Humanistic values, training and promotion opportunities infused Magazine Luiza and led to multiple awards for “best place to work.” The company believed in hiring employees from the local community where each store was based, because if employees were to have intimate knowledge of their customers, then they needed to have local connections.
As proof of the vested interest that employees had in seeing the company succeed, at the time of the IPO, Magazine Luiza employees purchased 25 percent of all outstanding shares – remarkably high when compared with the usual 10 percent.
Experimenting With New Channels
More than 60 percent of Internet users in Brazil enjoy the convenience of e-commerce – though they disproportionately belong to the higher income segments. Users cite the benefits of price, ease of purchase, speed and security, in that order. However, two factors limit e-commerce growth: access to broadband (particularly among the lower income brackets, though this is changing) and consumer credit.
Among Magazine Luiza’s managers, there was a clear consensus that e-commerce should form part of the company’s strategy; the question was to what extent. In the year 2000, Magazine Luiza started selling through its website, learning through a process of trial and error. Magazine Luiza was soon offering around 8,000 products through its website versus the 5,000 typically found in a traditional store. By 2011 the website represented its fastest-growing sales channel – more than double the growth rate of conventional stores.
In 2010, Magazine Luiza acquired another local retailer, Lojas Maia, adding 150 new sales points in the north of the country. Yet many felt it was time to make e-commerce the cornerstone of the future growth strategy. But would doing so move the company away from what made the business successful in the first place?

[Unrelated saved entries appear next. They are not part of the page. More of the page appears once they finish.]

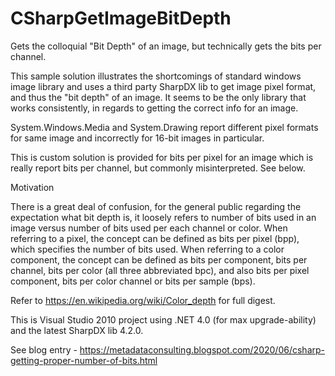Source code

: # CSharpGetImageBitDepth

Gets the colloquial "Bit Depth" of an image, but technically gets the bits per channel.

This sample solution illustrates the shortcomings of standard windows image library
and uses a third party SharpDX lib to get image pixel format, and thus the "bit depth" of an image. 
It seems to be the only library that works consistently, in regards to getting the correct info for an image.

System.Windows.Media and System.Drawing report different pixel formats for same image and incorrectly for 16-bit images in particular.

This is custom solution is provided for bits per pixel for an image which is really report bits per channel, but commonly misinterpreted. See below.

Motivation

There is a great deal of confusion, for the general public regarding the expectation what bit depth is,
it loosely refers to number of bits used in an image versus number of bits used per each channel or color.
When referring to a pixel, the concept can be defined as bits per pixel (bpp),
which specifies the number of bits used. When referring to a color component, 
the concept can be defined as bits per component, bits per channel, bits per color 
(all three abbreviated bpc), and also bits per pixel component, bits per color channel 
or bits per sample (bps).

Refer to https://en.wikipedia.org/wiki/Color_depth for full digest.

This is Visual Studio 2010 project using .NET 4.0 (for max upgrade-ability) and the latest SharpDX lib 4.2.0.

See blog entry - https://metadataconsulting.blogspot.com/2020/06/csharp-getting-proper-number-of-bits.html 
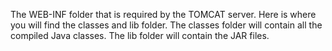 The WEB-INF folder that is required by the TOMCAT server. Here is where you will find the classes and lib folder. The classes folder will contain all the compiled Java classes. The lib folder will contain the JAR files.
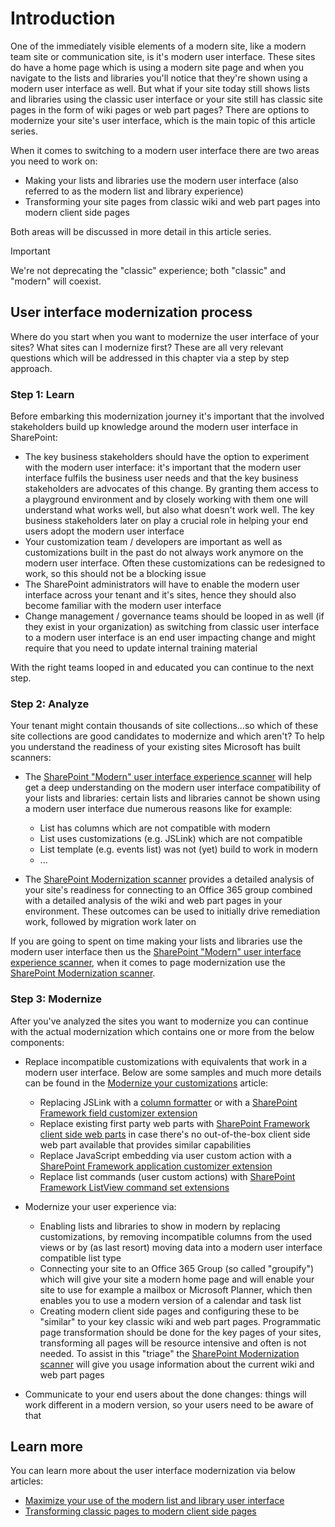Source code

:# Introduction

One of the immediately visible elements of a modern site, like a modern team site or communication site, is it's modern user interface. These sites do have a home page which is using a modern site page and when you navigate to the lists and libraries you'll notice that they're shown using a modern user interface as well. But what if your site today still shows lists and libraries using the classic user interface or your site still has classic site pages in the form of wiki pages or web part pages? There are options to modernize your site's user interface, which is the main topic of this article series.

When it comes to switching to a modern user interface there are two areas you need to work on:

- Making your lists and libraries use the modern user interface (also referred to as the modern list and library experience)
- Transforming your site pages from classic wiki and web part pages into modern client side pages

Both areas will be discussed in more detail in this article series.

> [!IMPORTANT]
> We're not deprecating the "classic" experience; both "classic" and "modern" will coexist.

## User interface modernization process

Where do you start when you want to modernize the user interface of your sites? What sites can I modernize first? These are all very relevant questions which will be addressed in this chapter via a step by step approach.

### Step 1: Learn

Before embarking this modernization journey it's important that the involved stakeholders build up knowledge around the modern user interface in SharePoint:

- The key business stakeholders should have the option to experiment with the modern user interface: it's important that the modern user interface fulfils the business user needs and that the key business stakeholders are advocates of this change. By granting them access to a playground environment and by closely working with them one will understand what works well, but also what doesn't work well. The key business stakeholders later on play a crucial role in helping your end users adopt the modern user interface
- Your customization team / developers are important as well as customizations built in the past do not always work anymore on the modern user interface. Often these customizations can be redesigned to work, so this should not be a blocking issue
- The SharePoint administrators will have to enable the modern user interface across your tenant and it's sites, hence they should also become familiar with the modern user interface
- Change management / governance teams should be looped in as well (if they exist in your organization) as switching from classic user interface to a modern user interface is an end user impacting change and might require that you need to update internal training material

With the right teams looped in and educated you can continue to the next step.

### Step 2: Analyze

Your tenant might contain thousands of site collections...so which of these site collections are good candidates to modernize and which aren't? To help you understand the readiness of your existing sites Microsoft has built scanners:

- The [SharePoint "Modern" user interface experience scanner](https://github.com/SharePoint/PnP-Tools/tree/master/Solutions/SharePoint.UIExperience.Scanner) will help get a deep understanding on the modern user interface compatibility of your lists and libraries: certain lists and libraries cannot be shown using a modern user interface due numerous reasons like for example:

  - List has columns which are not compatible with modern
  - List uses customizations (e.g. JSLink) which are not compatible
  - List template (e.g. events list) was not (yet) build to work in modern
  - ...

- The [SharePoint Modernization scanner](https://github.com/SharePoint/PnP-Tools/tree/master/Solutions/SharePoint.Modernization) provides a detailed analysis of your site's readiness for connecting to an Office 365 group combined with a detailed analysis of the wiki and web part pages in your environment. These outcomes can be used to initially drive remediation work, followed by migration work later on

If you are going to spent on time making your lists and libraries use the modern user interface then us the [SharePoint "Modern" user interface experience scanner](https://github.com/SharePoint/PnP-Tools/tree/master/Solutions/SharePoint.UIExperience.Scanner), when it comes to page modernization use the [SharePoint Modernization scanner](https://github.com/SharePoint/PnP-Tools/tree/master/Solutions/SharePoint.Modernization).

### Step 3: Modernize

After you've analyzed the sites you want to modernize you can continue with the actual modernization which contains one or more from the below components:

- Replace incompatible customizations with equivalents that work in a modern user interface. Below are some samples and much more details can be found in the [Modernize your customizations](modernize-customizations.md) article:

  - Replacing JSLink with a [column formatter](https://docs.microsoft.com/en-us/sharepoint/dev/declarative-customization/column-formatting) or with a [SharePoint Framework field customizer extension](https://docs.microsoft.com/en-us/sharepoint/dev/spfx/extensions/get-started/building-simple-field-customizer)
  - Replace existing first party web parts with [SharePoint Framework client side web parts](https://docs.microsoft.com/en-us/sharepoint/dev/spfx/web-parts/overview-client-side-web-parts) in case there's no out-of-the-box client side web part available that provides similar capabilities
  - Replace JavaScript embedding via user custom action with a [SharePoint Framework application customizer extension](https://docs.microsoft.com/en-us/sharepoint/dev/spfx/extensions/get-started/build-a-hello-world-extension)
  - Replace list commands (user custom actions) with [SharePoint Framework ListView command set extensions](https://docs.microsoft.com/en-us/sharepoint/dev/spfx/extensions/get-started/building-simple-cmdset-with-dialog-api)

- Modernize your user experience via:

  - Enabling lists and libraries to show in modern by replacing customizations, by removing incompatible columns from the used views or by (as last resort) moving data into a modern user interface compatible list type
  - Connecting your site to an Office 365 Group (so called "groupify") which will give your site a modern home page and will enable your site to use for example a mailbox or Microsoft Planner, which then enables you to use a modern version of a calendar and task list
  - Creating modern client side pages and configuring these to be "similar" to your key classic wiki and web part pages. Programmatic page transformation should be done for the key pages of your sites, transforming all pages will be resource intensive and often is not needed. To assist in this "triage" the [SharePoint Modernization scanner](https://github.com/SharePoint/PnP-Tools/tree/master/Solutions/SharePoint.Modernization) will give you usage information about the current wiki and web part pages

- Communicate to your end users about the done changes: things will work different in a modern version, so your users need to be aware of that

## Learn more

You can learn more about the user interface modernization via below articles:

- [Maximize your use of the modern list and library user interface](modernize-userinterface-lists-and-libraries.md)
- [Transforming classic pages to modern client side pages](modernize-userinterface-lists-and-libraries.md)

Can Magazine Luiza’s competitive advantage be sustained in an online world? Can the deep customer relationships and high levels of customer service for which the store is famous be extended to the online model? Should Magazine Luiza go after the top of the pyramid or stick to its current segments? How do you change focus without losing all focus and damaging your brand in the process?
WHAT I WOULD DO
September 16, 2011 17:49:02
Luiza should conquer the whole pyramid. From the case, we can conclude there are two types of customers and distribution channels. First, we have the low-income customers (underserved market segments) who use the traditional channel and benefit from the services provided by Luiza’s employees: financial support, advice and the human touch. The employees’ competences allowed Luiza to succeed in this segment, because they knew their customers. However, if they want to grow, they definitely have to use other channels – like e-commerce, for example – which allow Luiza to reach new customers, in this case, the high-income segment. From my point of view, there is cannibalization between the channels because they serve two different customers. Luiza has to consider that maybe it will need to have a different organizational structure and different employee competences to serve each segment: one for the traditional (low-income) market and one for the e-commerce (high-income) segment.
September 29, 2011 16:00:06
Angeles Peinado, Consultor
Si consideramos el comercio electrónico como un canal de ventas más en retail es una alternativa. Sin embargo, tanto si la empresa está integrada hacia delante o hacia detrás, tendríamos que considerar algunos aspectos que el comercio electrónico matiza: Difumina el valor de la marca excepto en casos de gran consumo (vamos a ver qué tal con Zara), requiere un esfuerzo logístico muy coordinado (vemos los problemas de El Corte Inglés en este sentido ), anima a la guerra de precios con lo que la rotación tendría que ser brutal y se tiene que reforzar con call centers muy especializados. Vamos a ver como le va a Amazon en España buen sitio para hacer una prueba de mercado tal y como están las cosas.